| RECORDS TO USE |
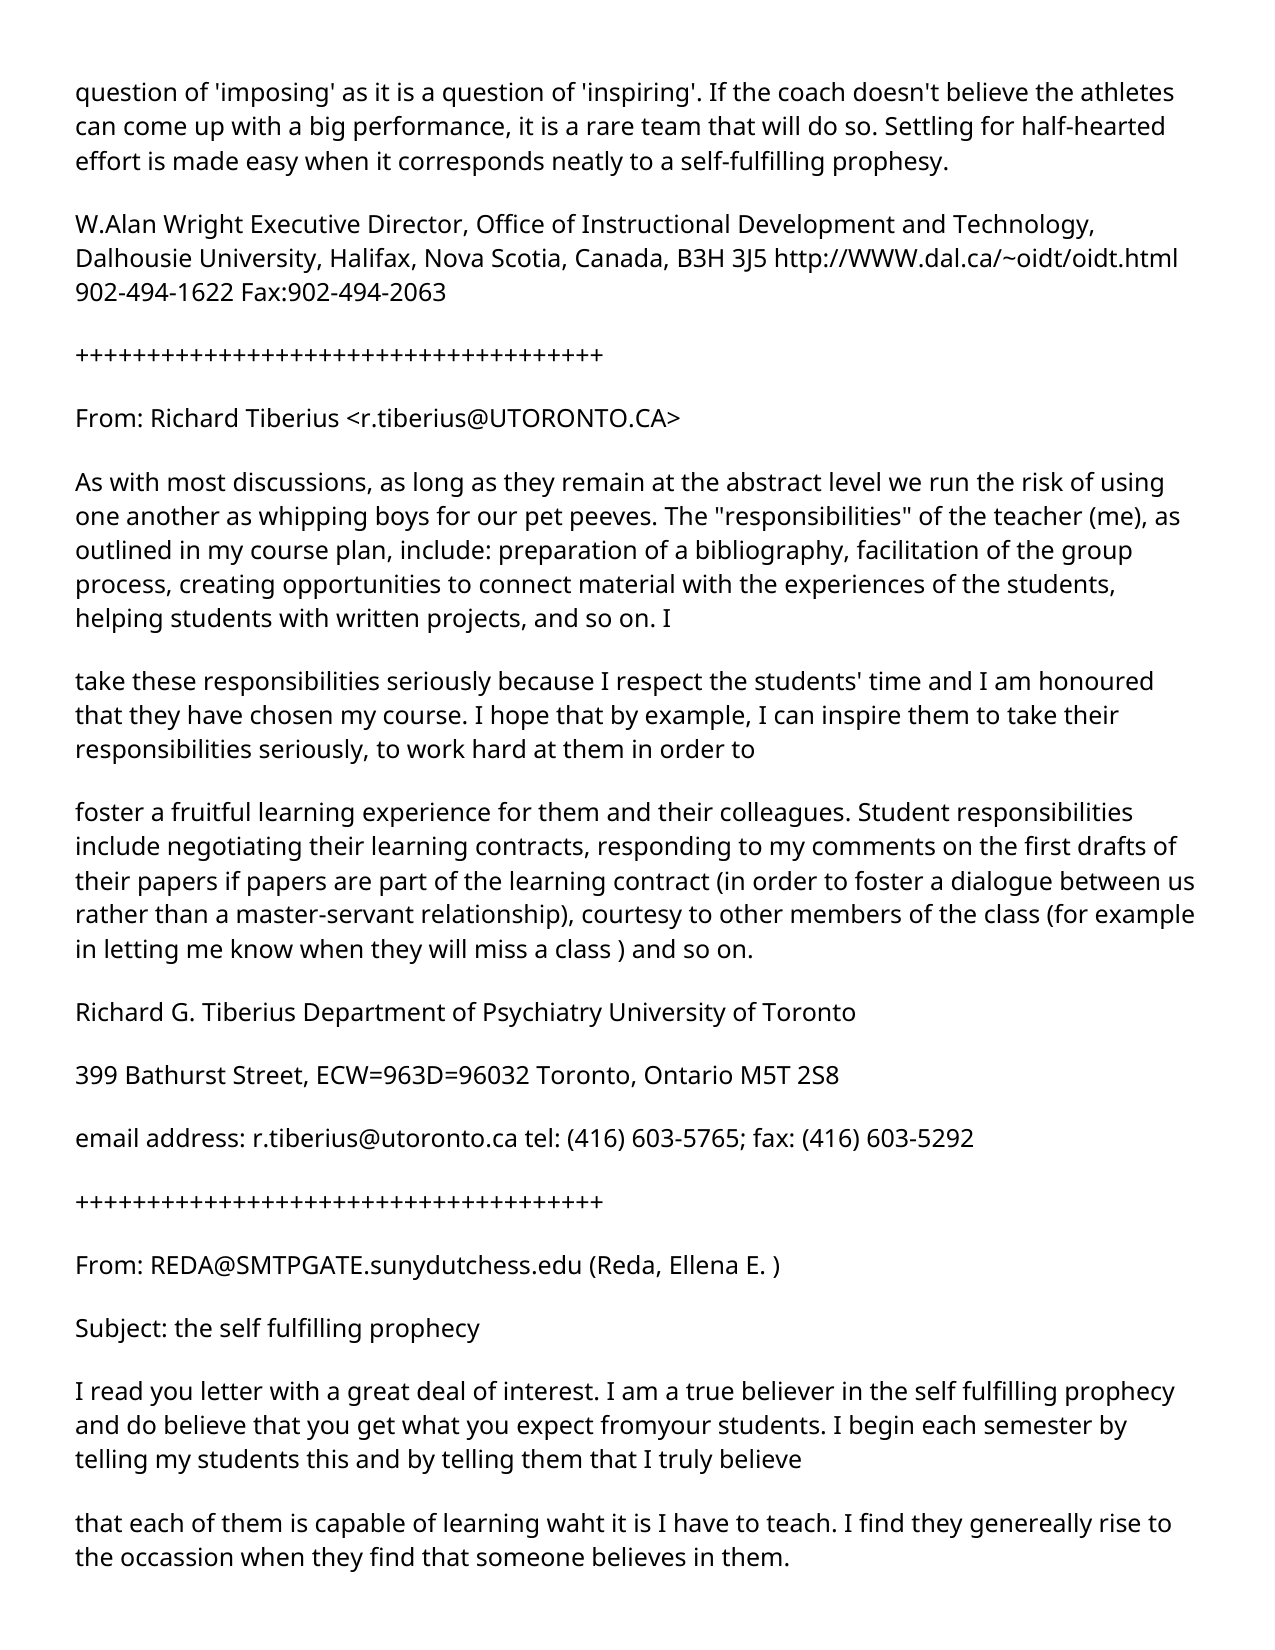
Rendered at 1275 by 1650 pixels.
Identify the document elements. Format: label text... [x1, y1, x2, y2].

text From: Richard Tiberius <r.tiberius@UTORONTO.CA> [75, 401, 1200, 435]
text that each of them is capable of learning waht it is I have to teach. I find they genereally rise to the occassion when they find that someone believes in them. [75, 1505, 1200, 1573]
text email address: r.tiberius@utoronto.ca tel: (416) 603-5765; fax: (416) 603-5292 [75, 1121, 1200, 1155]
text foster a fruitful learning experience for them and their colleagues. Student responsibilities include negotiating their learning contracts, responding to my comments on the first drafts of their papers if papers are part of the learning contract (in order to foster a dialogue between us rather than a master-servant relationship), courtesy to other members of the class (for example in letting me know when they will miss a class ) and so on. [75, 795, 1200, 965]
text 399 Bathurst Street, ECW=963D=96032 Toronto, Ontario M5T 2S8 [75, 1058, 1200, 1092]
text From: REDA@SMTPGATE.sunydutchess.edu (Reda, Ellena E. ) [75, 1247, 1200, 1281]
text Richard G. Tiberius Department of Psychiatry University of Toronto [75, 994, 1200, 1028]
text take these responsibilities seriously because I respect the students' time and I am honoured that they have chosen my course. I hope that by example, I can inspire them to take their responsibilities seriously, to work hard at them in order to [75, 664, 1200, 766]
text Subject: the self fulfilling prophecy [75, 1311, 1200, 1345]
text I read you letter with a great deal of interest. I am a true believer in the self fulfilling prophecy and do believe that you get what you expect fromyour students. I begin each semester by telling my students this and by telling them that I truly believe [75, 1374, 1200, 1476]
text As with most discussions, as long as they remain at the abstract level we run the risk of using one another as whipping boys for our pet peeves. The "responsibilities" of the teacher (me), as outlined in my course plan, include: preparation of a bibliography, facilitation of the group process, creating opportunities to connect material with the experiences of the students, helping students with written projects, and so on. I [75, 464, 1200, 634]
text W.Alan Wright Executive Director, Office of Instructional Development and Technology, Dalhousie University, Halifax, Nova Scotia, Canada, B3H 3J5 http://WWW.dal.ca/~oidt/oidt.html 902-494-1622 Fax:902-494-2063 [75, 206, 1200, 308]
text +++++++++++++++++++++++++++++++++++++ [75, 1184, 1200, 1218]
text question of 'imposing' as it is a question of 'inspiring'. If the coach doesn't believe the athletes can come up with a big performance, it is a rare team that will do so. Settling for half-hearted effort is made easy when it corresponds neatly to a self-fulfilling prophesy. [75, 75, 1200, 177]
text +++++++++++++++++++++++++++++++++++++ [75, 338, 1200, 372]
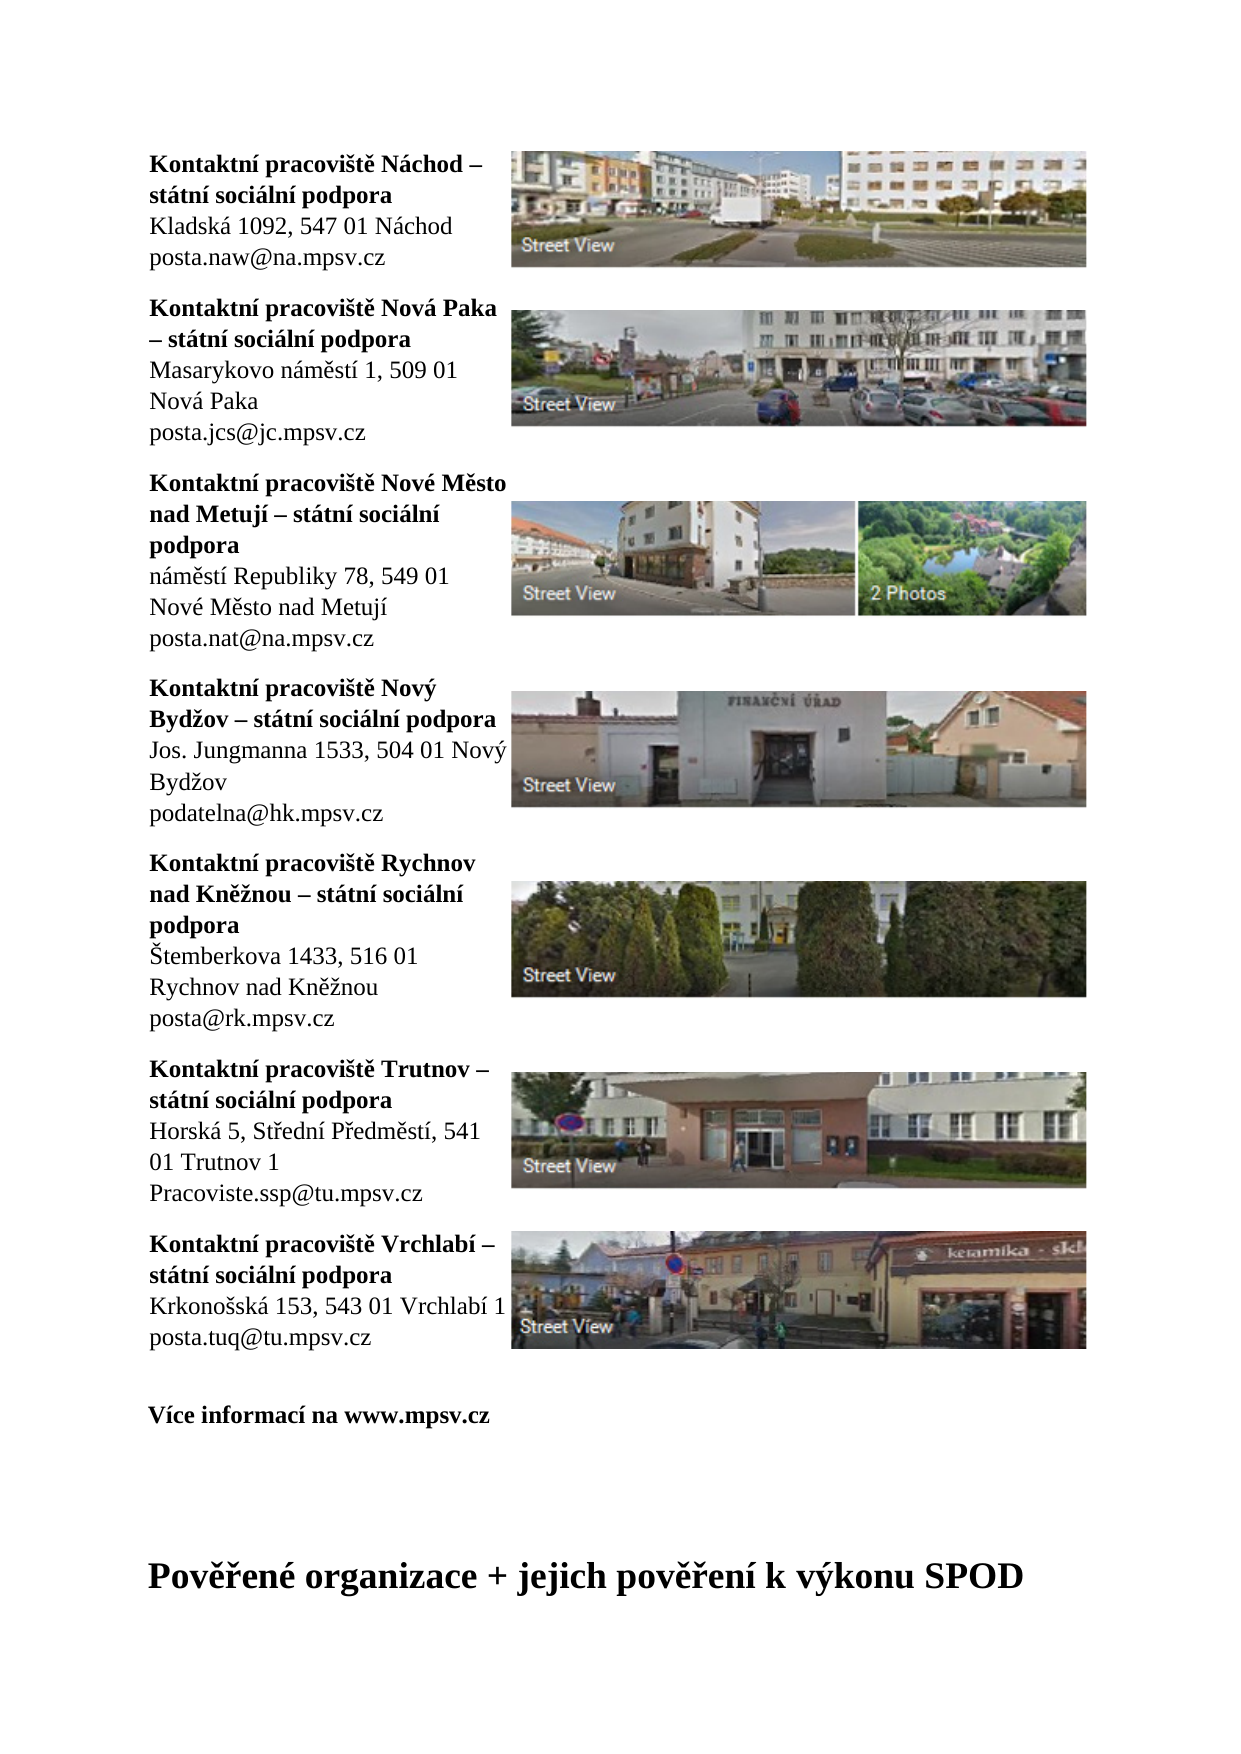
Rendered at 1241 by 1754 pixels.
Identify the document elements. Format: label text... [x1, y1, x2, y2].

| EXERCISE BRIEF |
Reproduce all of the data exactly, omitting each picture it holds.

| ANSWER BELOW |
Rendered at 1275 by 1650 pixels.
Identify the document elements. Format: label text... [x1, y1, x2, y2].

text From: Richard Tiberius <r.tiberius@UTORONTO.CA> [75, 401, 1200, 435]
text that each of them is capable of learning waht it is I have to teach. I find they genereally rise to the occassion when they find that someone believes in them. [75, 1505, 1200, 1573]
text email address: r.tiberius@utoronto.ca tel: (416) 603-5765; fax: (416) 603-5292 [75, 1121, 1200, 1155]
text foster a fruitful learning experience for them and their colleagues. Student responsibilities include negotiating their learning contracts, responding to my comments on the first drafts of their papers if papers are part of the learning contract (in order to foster a dialogue between us rather than a master-servant relationship), courtesy to other members of the class (for example in letting me know when they will miss a class ) and so on. [75, 795, 1200, 965]
text 399 Bathurst Street, ECW=963D=96032 Toronto, Ontario M5T 2S8 [75, 1058, 1200, 1092]
text From: REDA@SMTPGATE.sunydutchess.edu (Reda, Ellena E. ) [75, 1247, 1200, 1281]
text Richard G. Tiberius Department of Psychiatry University of Toronto [75, 994, 1200, 1028]
text take these responsibilities seriously because I respect the students' time and I am honoured that they have chosen my course. I hope that by example, I can inspire them to take their responsibilities seriously, to work hard at them in order to [75, 664, 1200, 766]
text Subject: the self fulfilling prophecy [75, 1311, 1200, 1345]
text I read you letter with a great deal of interest. I am a true believer in the self fulfilling prophecy and do believe that you get what you expect fromyour students. I begin each semester by telling my students this and by telling them that I truly believe [75, 1374, 1200, 1476]
text As with most discussions, as long as they remain at the abstract level we run the risk of using one another as whipping boys for our pet peeves. The "responsibilities" of the teacher (me), as outlined in my course plan, include: preparation of a bibliography, facilitation of the group process, creating opportunities to connect material with the experiences of the students, helping students with written projects, and so on. I [75, 464, 1200, 634]
text W.Alan Wright Executive Director, Office of Instructional Development and Technology, Dalhousie University, Halifax, Nova Scotia, Canada, B3H 3J5 http://WWW.dal.ca/~oidt/oidt.html 902-494-1622 Fax:902-494-2063 [75, 206, 1200, 308]
text +++++++++++++++++++++++++++++++++++++ [75, 1184, 1200, 1218]
text question of 'imposing' as it is a question of 'inspiring'. If the coach doesn't believe the athletes can come up with a big performance, it is a rare team that will do so. Settling for half-hearted effort is made easy when it corresponds neatly to a self-fulfilling prophesy. [75, 75, 1200, 177]
text +++++++++++++++++++++++++++++++++++++ [75, 338, 1200, 372]
Rendered at 1241 by 1754 pixels.
Identify the document elements. Format: label text... [x1, y1, x2, y2].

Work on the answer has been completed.